What could police do with ProtonMail's TLS certificate and court authority to intercept and MITM traffic for your account? They can probably capture your password, use that to read all of your old email, and at minimum read your email as you read it. Even if decryption is happening in the browser somehow with JavaScript, that JavaScript is coming from the origin server that the government now controls by virtue of MITMing the traffic with the site's TLS cert, and so they can insert JavaScript that logs a plaintext copy of either the emails or the encryption key needed to decrypt them.
There is no security with web-based communications if the companies involved can be coerced with a court order. US based firms would be required to hand over their TLS cert if they weren't willing to help track someone, and at that point the government could do anything to your traffic.

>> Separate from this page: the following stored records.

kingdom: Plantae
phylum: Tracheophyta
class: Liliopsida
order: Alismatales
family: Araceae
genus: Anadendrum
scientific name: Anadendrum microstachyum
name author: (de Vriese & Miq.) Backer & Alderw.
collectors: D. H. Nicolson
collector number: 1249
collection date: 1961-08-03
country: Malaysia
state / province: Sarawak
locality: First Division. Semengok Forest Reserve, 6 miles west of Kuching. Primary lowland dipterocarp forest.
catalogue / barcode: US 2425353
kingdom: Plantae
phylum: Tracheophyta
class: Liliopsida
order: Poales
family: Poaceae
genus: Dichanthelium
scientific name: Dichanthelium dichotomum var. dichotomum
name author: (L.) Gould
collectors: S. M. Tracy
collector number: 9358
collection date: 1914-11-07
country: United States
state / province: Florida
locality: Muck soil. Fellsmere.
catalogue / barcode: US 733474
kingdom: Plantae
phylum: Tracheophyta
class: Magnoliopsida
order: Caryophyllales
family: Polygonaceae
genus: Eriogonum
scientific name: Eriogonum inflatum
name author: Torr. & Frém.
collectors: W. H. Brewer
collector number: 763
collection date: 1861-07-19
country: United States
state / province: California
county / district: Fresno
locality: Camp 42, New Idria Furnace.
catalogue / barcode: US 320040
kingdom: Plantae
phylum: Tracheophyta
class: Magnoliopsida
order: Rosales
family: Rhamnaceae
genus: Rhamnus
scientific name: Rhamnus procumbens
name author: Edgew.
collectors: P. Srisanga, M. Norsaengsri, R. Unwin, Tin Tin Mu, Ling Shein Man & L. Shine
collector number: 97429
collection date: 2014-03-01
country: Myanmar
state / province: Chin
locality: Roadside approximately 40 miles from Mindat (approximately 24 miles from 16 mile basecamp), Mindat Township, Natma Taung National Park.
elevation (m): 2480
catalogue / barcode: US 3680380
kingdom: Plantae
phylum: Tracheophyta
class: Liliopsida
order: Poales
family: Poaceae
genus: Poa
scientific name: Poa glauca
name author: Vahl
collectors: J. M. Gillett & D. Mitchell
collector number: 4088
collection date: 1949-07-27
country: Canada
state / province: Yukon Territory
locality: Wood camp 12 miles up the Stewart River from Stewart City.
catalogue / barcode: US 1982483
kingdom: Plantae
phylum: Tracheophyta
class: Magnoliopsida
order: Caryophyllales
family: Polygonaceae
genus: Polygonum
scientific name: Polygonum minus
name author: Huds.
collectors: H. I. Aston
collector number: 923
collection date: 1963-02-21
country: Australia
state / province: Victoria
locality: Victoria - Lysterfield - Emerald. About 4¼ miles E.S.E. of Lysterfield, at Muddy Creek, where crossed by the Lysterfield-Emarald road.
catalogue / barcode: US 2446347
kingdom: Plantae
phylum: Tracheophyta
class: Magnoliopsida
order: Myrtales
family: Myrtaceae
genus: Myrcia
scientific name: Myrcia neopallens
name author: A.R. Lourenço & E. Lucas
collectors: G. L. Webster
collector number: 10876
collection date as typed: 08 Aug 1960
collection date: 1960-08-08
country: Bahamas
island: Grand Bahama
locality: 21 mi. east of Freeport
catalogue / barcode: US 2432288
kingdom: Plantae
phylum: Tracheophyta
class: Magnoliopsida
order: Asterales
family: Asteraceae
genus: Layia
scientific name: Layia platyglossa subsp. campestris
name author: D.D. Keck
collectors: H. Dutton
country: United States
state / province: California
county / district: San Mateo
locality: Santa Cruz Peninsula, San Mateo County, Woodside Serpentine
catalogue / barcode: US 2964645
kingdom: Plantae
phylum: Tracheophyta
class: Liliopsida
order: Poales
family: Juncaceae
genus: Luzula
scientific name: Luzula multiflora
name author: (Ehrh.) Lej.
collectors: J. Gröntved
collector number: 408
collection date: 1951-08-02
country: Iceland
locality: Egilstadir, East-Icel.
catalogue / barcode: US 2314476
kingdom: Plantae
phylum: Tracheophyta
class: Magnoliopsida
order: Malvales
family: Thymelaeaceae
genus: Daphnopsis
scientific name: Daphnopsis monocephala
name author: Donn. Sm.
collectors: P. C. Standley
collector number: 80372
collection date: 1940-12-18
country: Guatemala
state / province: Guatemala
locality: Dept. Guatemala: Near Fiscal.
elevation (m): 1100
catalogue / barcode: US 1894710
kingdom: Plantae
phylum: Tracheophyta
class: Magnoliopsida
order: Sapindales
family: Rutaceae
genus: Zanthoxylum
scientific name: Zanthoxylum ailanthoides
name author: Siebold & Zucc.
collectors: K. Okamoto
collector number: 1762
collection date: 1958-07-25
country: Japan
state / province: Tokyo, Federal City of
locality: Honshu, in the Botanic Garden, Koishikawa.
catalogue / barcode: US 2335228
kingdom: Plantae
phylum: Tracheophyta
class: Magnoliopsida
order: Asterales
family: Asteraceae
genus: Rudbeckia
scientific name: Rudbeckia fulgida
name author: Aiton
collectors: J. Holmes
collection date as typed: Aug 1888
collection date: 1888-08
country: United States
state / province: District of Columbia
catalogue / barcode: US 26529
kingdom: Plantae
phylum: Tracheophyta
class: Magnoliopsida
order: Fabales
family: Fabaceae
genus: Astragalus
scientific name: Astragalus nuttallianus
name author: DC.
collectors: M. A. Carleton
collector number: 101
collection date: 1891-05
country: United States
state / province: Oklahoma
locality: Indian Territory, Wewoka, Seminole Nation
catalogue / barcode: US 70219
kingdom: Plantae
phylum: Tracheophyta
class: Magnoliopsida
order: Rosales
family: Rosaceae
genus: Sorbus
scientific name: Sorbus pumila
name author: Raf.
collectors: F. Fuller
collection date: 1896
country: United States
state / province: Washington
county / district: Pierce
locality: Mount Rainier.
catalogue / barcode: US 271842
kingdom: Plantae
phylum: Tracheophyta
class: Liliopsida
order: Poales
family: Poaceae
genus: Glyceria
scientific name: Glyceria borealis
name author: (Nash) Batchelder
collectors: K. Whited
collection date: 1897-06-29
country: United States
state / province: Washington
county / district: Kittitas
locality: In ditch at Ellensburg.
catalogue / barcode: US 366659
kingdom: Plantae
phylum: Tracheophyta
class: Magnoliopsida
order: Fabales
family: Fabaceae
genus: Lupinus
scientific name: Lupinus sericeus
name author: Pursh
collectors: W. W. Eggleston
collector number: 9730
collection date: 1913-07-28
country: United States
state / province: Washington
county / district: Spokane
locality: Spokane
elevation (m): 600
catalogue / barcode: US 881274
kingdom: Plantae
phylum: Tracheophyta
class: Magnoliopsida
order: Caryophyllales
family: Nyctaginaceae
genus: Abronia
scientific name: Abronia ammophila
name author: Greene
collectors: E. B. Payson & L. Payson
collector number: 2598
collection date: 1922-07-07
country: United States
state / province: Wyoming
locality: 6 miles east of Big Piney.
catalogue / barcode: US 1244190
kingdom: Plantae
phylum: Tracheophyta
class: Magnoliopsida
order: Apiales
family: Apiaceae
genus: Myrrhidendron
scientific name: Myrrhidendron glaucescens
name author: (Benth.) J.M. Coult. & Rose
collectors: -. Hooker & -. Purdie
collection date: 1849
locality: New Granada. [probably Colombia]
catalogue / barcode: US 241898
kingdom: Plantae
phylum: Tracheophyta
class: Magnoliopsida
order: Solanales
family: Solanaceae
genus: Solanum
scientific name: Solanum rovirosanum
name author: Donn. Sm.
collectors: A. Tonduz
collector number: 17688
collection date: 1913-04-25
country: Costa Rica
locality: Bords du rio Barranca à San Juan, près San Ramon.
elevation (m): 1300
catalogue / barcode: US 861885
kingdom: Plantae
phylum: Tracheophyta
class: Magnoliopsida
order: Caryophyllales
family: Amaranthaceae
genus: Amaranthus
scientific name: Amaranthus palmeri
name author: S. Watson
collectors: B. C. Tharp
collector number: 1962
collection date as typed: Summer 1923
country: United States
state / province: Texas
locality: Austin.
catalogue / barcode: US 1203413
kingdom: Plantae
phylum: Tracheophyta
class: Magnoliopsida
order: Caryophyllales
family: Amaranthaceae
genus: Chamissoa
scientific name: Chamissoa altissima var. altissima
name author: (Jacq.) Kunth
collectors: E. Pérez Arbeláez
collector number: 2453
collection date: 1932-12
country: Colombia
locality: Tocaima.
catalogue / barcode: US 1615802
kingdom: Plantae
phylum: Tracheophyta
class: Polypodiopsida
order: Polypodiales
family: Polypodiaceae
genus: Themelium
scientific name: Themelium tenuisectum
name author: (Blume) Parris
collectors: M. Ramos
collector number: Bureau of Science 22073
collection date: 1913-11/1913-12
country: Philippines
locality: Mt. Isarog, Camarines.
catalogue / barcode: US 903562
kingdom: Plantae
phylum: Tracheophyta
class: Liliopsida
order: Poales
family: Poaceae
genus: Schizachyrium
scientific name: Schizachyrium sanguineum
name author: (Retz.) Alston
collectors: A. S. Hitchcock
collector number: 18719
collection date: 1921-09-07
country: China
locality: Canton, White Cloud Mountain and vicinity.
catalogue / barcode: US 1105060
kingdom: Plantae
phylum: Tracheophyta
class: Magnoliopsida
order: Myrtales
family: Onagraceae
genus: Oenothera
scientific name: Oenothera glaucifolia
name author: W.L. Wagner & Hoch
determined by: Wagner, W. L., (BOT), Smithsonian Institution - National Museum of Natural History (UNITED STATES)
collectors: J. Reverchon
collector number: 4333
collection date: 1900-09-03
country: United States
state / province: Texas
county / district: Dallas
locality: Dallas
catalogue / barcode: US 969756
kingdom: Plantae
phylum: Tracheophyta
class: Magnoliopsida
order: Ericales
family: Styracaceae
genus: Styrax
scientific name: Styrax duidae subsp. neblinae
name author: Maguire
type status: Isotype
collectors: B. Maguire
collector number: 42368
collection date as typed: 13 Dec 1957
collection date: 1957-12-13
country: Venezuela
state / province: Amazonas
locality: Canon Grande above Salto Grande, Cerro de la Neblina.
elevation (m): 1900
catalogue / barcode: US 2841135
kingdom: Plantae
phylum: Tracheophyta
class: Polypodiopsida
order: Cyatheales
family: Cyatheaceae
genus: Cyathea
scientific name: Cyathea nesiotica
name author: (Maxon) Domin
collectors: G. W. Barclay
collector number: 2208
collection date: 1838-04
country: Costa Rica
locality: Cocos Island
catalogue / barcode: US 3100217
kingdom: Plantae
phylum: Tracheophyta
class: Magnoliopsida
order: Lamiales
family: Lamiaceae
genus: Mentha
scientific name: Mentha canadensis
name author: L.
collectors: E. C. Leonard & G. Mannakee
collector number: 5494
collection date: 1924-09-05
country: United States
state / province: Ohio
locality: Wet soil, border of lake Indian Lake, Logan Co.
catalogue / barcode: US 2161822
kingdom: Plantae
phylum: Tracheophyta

The only secure encryption happens on your device with no browser involved.
By comparison, if you're using an iPhone, in theory the US Government could try to force Apple to modify WhatsApp/Signal on your phone, or force the App developers to do so. These companies would all fight tooth-and-nail in court against doing so. Plus, you can configure your iPhone to disable automatically updating apps, so once you have a working version of WhatsApp installed, unless Apple has some backdoor-ability to push an update of it to your phone anyway, you could turn off app update and be cautious & picky about when you choose to update WhatsApp or Signal. What I don't know how to do is verify the integrity of their binaries: to confirm that what you're getting is the same app distributed to everyone. Facebook would appeal to SCOTUS before allowing a government to install a backdoor into WhatsApp; so would Apple, based on their response to the government's request to unlock the San Bernadino shooter's phone.
All that being said, if the government's goal is simply to discover your identity, which was the case here, then Signal and WhatsApp won't help you. Their accounts are based on a phone number. If the govt has your phone number then unless it's a burner acquired with no name registration then they'll know who you are, and regardless will be able to find out approximately where you are, if you continue to use that phone number. They can triangulate where you are fairly rapidly with modern technology, and this is assuming that the cell company can't simply send a signal asking the phone for its GPS-based location; but even if the govt only knows your nearest cell towers, narrowing that down to a building is a matter of minutes once they're in the area.
If you need to communicate in a way that keeps your identity a secret then you're probably best off using a free email service over Tor from a machine running Tails Linux, accessed from various locations that provide public wifi.